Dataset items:
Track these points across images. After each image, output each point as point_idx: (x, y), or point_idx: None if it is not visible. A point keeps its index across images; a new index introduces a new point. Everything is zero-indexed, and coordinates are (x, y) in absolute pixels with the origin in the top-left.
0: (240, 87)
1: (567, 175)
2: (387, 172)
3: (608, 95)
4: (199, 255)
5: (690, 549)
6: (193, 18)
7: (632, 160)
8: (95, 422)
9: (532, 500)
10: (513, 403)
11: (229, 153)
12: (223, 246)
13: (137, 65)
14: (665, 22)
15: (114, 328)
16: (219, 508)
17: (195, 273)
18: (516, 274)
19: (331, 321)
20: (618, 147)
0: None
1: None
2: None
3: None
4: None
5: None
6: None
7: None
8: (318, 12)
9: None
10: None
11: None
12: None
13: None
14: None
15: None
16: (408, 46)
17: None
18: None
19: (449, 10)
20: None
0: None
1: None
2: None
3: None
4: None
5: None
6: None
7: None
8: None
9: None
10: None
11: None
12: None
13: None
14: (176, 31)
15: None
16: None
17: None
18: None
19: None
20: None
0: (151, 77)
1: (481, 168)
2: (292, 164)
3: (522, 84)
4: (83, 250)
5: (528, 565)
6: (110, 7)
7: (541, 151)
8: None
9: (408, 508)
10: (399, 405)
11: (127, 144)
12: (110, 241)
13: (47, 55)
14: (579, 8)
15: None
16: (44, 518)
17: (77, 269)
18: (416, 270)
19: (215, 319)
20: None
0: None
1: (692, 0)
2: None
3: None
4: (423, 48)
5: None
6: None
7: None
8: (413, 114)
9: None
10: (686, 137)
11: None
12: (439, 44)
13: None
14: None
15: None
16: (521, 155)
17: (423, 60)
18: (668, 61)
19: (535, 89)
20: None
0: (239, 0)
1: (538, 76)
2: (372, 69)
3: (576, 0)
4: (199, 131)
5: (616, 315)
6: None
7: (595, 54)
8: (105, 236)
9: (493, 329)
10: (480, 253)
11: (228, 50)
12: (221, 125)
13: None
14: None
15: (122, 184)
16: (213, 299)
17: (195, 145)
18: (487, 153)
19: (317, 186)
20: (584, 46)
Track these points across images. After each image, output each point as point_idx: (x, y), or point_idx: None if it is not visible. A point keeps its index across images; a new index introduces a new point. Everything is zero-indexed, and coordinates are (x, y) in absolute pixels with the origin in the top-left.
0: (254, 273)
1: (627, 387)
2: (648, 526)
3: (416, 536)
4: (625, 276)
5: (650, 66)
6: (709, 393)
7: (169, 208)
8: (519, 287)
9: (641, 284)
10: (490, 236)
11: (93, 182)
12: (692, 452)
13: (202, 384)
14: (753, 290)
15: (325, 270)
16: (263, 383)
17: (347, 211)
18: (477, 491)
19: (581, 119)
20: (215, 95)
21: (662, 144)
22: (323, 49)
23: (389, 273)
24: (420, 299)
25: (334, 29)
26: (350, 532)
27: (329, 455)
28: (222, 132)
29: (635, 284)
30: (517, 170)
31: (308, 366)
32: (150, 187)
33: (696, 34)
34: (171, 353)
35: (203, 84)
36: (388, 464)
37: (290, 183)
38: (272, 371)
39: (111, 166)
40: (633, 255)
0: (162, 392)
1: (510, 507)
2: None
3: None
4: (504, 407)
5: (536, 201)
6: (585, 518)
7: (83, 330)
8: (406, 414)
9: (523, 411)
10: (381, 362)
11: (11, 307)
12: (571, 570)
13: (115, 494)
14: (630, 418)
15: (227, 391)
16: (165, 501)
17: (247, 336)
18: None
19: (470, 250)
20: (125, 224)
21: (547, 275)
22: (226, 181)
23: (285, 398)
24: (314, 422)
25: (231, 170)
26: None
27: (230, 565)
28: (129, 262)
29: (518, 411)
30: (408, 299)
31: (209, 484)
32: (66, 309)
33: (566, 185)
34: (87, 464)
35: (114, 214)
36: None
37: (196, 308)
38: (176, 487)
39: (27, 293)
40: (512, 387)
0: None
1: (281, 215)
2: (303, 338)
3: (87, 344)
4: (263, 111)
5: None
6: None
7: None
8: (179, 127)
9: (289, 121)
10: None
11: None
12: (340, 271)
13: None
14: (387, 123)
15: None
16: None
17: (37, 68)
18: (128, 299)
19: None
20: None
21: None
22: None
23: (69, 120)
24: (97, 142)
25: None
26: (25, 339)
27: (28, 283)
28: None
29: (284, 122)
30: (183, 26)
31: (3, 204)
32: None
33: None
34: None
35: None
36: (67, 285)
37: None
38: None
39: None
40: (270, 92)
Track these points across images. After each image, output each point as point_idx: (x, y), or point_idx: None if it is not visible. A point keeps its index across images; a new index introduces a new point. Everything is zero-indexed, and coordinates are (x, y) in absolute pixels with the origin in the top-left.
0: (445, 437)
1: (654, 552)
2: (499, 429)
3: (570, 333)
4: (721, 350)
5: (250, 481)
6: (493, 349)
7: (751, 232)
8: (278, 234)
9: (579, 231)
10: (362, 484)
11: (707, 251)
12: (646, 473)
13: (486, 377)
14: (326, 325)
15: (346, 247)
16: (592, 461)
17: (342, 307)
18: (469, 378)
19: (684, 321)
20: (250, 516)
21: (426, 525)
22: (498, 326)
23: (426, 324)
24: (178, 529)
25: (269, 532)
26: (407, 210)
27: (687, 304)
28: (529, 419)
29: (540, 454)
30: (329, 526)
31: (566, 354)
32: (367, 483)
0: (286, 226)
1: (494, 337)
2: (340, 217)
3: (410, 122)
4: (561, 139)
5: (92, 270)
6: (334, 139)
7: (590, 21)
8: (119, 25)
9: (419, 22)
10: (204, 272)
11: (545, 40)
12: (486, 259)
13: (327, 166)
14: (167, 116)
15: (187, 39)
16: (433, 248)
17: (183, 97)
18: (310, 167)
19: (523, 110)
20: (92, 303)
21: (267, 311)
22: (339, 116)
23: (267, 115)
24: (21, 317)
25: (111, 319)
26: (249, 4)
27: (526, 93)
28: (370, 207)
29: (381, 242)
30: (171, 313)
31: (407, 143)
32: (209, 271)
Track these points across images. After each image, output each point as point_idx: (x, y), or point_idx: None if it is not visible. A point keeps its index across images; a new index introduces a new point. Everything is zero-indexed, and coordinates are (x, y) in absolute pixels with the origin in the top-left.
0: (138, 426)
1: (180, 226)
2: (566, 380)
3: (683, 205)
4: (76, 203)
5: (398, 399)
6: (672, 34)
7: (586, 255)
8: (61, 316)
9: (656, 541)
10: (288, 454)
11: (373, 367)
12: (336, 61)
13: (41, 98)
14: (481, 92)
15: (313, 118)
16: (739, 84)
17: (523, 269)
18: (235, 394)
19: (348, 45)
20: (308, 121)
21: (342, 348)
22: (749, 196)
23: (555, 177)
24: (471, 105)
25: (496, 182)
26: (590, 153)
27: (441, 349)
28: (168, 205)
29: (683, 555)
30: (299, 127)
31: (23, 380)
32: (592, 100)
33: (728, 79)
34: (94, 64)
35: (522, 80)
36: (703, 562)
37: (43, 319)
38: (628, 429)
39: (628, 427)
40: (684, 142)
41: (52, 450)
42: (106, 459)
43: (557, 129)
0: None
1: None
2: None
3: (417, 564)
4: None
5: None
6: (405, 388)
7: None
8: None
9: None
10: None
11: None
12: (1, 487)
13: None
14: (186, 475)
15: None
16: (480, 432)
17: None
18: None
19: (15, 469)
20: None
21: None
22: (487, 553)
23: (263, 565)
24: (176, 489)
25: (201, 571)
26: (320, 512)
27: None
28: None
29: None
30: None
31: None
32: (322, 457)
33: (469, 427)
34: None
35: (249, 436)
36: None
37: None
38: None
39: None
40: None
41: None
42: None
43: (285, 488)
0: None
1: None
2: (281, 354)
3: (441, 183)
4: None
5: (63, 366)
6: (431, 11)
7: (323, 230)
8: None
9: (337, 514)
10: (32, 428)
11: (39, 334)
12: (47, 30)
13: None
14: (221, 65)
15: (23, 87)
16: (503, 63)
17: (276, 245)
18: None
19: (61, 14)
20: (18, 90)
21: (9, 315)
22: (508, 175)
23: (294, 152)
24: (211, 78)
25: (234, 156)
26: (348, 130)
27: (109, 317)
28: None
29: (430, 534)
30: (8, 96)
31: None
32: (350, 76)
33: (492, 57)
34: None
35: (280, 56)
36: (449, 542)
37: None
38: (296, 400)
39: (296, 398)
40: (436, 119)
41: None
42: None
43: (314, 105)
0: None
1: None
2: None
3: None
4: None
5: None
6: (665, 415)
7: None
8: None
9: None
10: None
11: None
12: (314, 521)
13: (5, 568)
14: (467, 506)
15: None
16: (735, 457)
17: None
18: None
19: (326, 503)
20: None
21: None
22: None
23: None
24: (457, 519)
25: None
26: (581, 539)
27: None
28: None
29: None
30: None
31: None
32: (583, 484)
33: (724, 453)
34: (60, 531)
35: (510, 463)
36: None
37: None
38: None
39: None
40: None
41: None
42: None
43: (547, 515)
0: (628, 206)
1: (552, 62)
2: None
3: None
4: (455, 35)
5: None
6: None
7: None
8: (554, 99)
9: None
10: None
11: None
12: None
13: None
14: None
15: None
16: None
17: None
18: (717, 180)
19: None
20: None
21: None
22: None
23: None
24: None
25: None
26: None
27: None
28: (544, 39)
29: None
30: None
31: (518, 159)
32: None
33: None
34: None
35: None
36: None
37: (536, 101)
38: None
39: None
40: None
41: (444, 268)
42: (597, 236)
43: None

▶ _Short exercise_
Rewrite the records starting at the beginning and ending at the line that contains "0: (240, 87)", replacing "Track" with "Follow" and leaving everything else unchanged.

▶ _Solution to this problem_
Follow these points across images. After each image, output each point as point_idx: (x, y), or point_idx: None if it is not visible. A point keeps its index across images; a new index introduces a new point. Everything is zero-indexed, and coordinates are (x, y) in absolute pixels with the origin in the top-left.
0: (240, 87)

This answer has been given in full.